According to Kevin Johnson, M.D., assistant professor of pediatrics at the Children's Center, Hopkins Teen Central is a virtual support group. The password-protected Web site links adolescent CF patients with one another and Children's Center clinical staff. The site consists of personalized patient profiles, question-and-answer pages, private pages, a group message board and reference information. Children's Center CF patients access the site through their personal computers or through WebTV devices provided by the hospital.

Hopkins Teen Central was developed by Russ Ravert, a child life specialist who focuses on enhancing the emotional and social well-being of Children's Center patients; social worker Andrea Everton; computer programmer George Ciervo; and Johnson, a medical informatics specialist.

The service was launched in September 1997 with 17 Children's Center CF patients. A one-year evaluation showed that each participant used the site an average of six times per month, and 24 percent logged in more than 12 times per month. Although users showed no increased knowledge of CF, or altered perceptions of their care, interactive events, such as scavenger hunts and hospital bingo, increased use of the site, and e-mail was used universally.

More than half of all interactions occurred at the message board, where teens conversed with one another about living with CF and other, more common teen issues. Researchers found a significant increase in the perceptions of the group when asked if they had friends with CF they could relate to, leading them to conclude that an Internet-based program can increase important peer support for children with chronic diseases. The site also helped the teenagers bond with one another in a close support network that will grow increasingly more important as they get sicker, researchers said.
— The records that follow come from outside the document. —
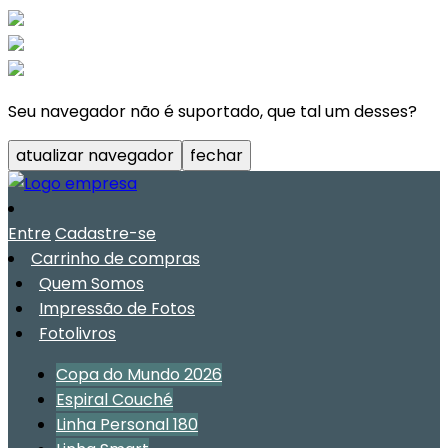
Seu navegador não é suportado, que tal um desses?
atualizar navegador
fechar
Entre
Cadastre-se
Carrinho de compras
Quem Somos
Impressão de Fotos
Fotolivros
Copa do Mundo 2026
Espiral Couché
Linha Personal 180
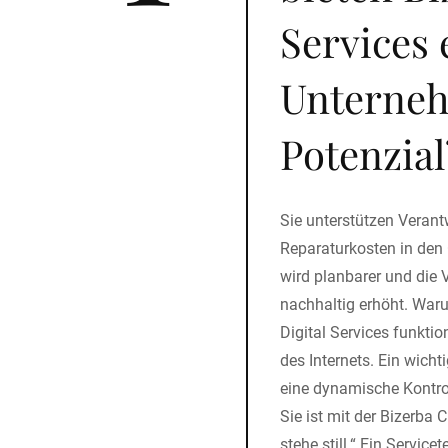
Services
Unterne
Potenzial
Sie unterstützen Verant
Reparaturkosten in den
wird planbarer und die 
nachhaltig erhöht. War
Digital Services funktion
des Internets. Ein wich
eine dynamische Kontro
Sie ist mit der Bizerba 
stehe still.“ Ein Service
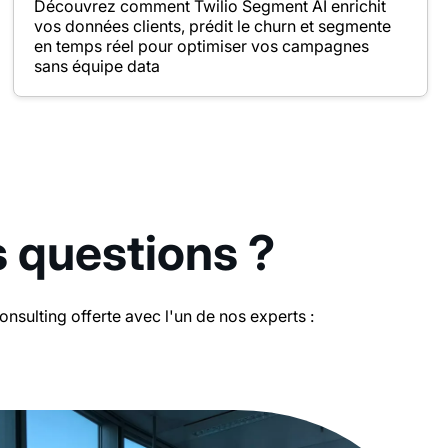
Découvrez comment Twilio Segment AI enrichit
vos données clients, prédit le churn et segmente
en temps réel pour optimiser vos campagnes
sans équipe data
s questions ?
sulting offerte avec l'un de nos experts :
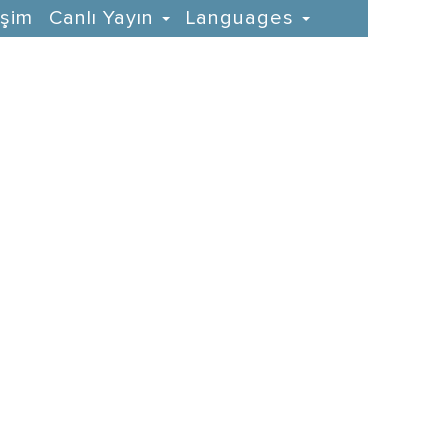
işim
Canlı Yayın
Languages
"Many of these teens may have never met another kid with cystic fibrosis," said Ravert, who manages the Web site and monitors messages. "On Hopkins Teen Central, they talk to one another about their common problems as CF patients but also about everyday teen issues."

The teens currently signed on to Hopkins Teen Central are patients at Johns Hopkins Children's Center and live in Maryland, Pennsylvania and Delaware. The Baltimore-based Grant-A-Wish Foundation recently launched the Dreamsurfer Network, bringing the Hopkins Teen Central model to hospitals across the country. Access the Dreamsurfer Network at www.dreamsurfer.org.